El fanatismo que despiertan Lionel Messi y la selección de Argentina en cada partido del Mundial tiene un impacto que va más allá de las canchas: incluso se refleja en la red eléctrica del país sudamericano, donde la demanda de energía registra un comportamiento inusual.
El fenómeno, ya observado durante Catar 2022, volvió a repetirse en el Mundial 2026 durante los partidos de la Albiceleste, tanto en la fase de grupos como en dieciseisavos de final, y se confirmó nuevamente en el vibrante triunfo 3-2 ante Egipto que selló el pase a cuartos.
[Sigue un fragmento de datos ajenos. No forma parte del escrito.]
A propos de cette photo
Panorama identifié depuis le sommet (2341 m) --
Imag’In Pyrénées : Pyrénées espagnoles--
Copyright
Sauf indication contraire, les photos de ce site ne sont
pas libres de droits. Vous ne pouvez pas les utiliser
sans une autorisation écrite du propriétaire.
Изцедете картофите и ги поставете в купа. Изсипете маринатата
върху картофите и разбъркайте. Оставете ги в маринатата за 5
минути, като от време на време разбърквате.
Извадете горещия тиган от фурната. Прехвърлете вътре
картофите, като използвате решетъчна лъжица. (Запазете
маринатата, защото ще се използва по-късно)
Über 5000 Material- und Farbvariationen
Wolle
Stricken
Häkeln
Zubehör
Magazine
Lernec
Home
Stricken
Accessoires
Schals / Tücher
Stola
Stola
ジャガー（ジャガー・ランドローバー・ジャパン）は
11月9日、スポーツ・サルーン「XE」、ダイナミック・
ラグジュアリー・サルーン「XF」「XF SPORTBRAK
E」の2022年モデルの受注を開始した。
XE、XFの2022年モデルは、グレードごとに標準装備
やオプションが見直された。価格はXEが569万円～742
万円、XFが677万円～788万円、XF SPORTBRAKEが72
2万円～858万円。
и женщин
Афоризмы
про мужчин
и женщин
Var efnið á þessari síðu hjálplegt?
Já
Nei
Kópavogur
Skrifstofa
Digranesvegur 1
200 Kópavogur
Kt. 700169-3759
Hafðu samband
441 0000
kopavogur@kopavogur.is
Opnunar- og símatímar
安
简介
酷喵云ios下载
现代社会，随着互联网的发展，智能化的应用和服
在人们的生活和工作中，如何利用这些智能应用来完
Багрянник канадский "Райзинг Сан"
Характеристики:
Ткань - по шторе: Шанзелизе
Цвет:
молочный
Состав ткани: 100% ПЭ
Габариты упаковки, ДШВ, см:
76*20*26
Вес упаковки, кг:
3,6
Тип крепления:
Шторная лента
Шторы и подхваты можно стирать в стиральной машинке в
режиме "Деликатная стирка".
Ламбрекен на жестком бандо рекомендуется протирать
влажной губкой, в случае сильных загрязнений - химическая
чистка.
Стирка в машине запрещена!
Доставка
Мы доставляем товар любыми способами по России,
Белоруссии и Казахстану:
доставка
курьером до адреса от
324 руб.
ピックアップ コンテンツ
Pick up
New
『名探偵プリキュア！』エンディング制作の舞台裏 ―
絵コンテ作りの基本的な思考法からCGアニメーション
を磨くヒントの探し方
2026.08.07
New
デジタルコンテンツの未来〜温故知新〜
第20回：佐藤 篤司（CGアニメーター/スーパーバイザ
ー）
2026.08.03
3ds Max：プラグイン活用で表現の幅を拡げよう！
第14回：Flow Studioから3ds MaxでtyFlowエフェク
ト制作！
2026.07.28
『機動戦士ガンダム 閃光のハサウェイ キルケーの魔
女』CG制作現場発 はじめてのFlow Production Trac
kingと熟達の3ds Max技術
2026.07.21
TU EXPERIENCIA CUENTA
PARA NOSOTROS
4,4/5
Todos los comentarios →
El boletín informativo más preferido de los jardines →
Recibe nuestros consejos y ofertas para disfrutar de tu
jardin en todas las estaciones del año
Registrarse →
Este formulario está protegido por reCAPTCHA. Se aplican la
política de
Según un informe de la Compañía Administradora del Mercado Mayorista Eléctrico (Cammesa), “durante los partidos de la selección argentina en Copas del Mundo se presenta una evolución muy particular en la demanda eléctrica del Sistema Argentino de Interconexión (SADI)”.
Cada vez que Messi y sus compañeros entran en acción, la curva de consumo dibuja una “W”, similar a un electrocardiograma que refleja los sobresaltos de millones de aficionados.
Los datos lo evidencian. Una hora antes del partido frente a Egipto, la demanda alcanzaba los 22,534 megavatios, ligeramente por debajo de lo habitual para un día laboral. Quince minutos antes del inicio, ya había descendido a 21,702 megavatios.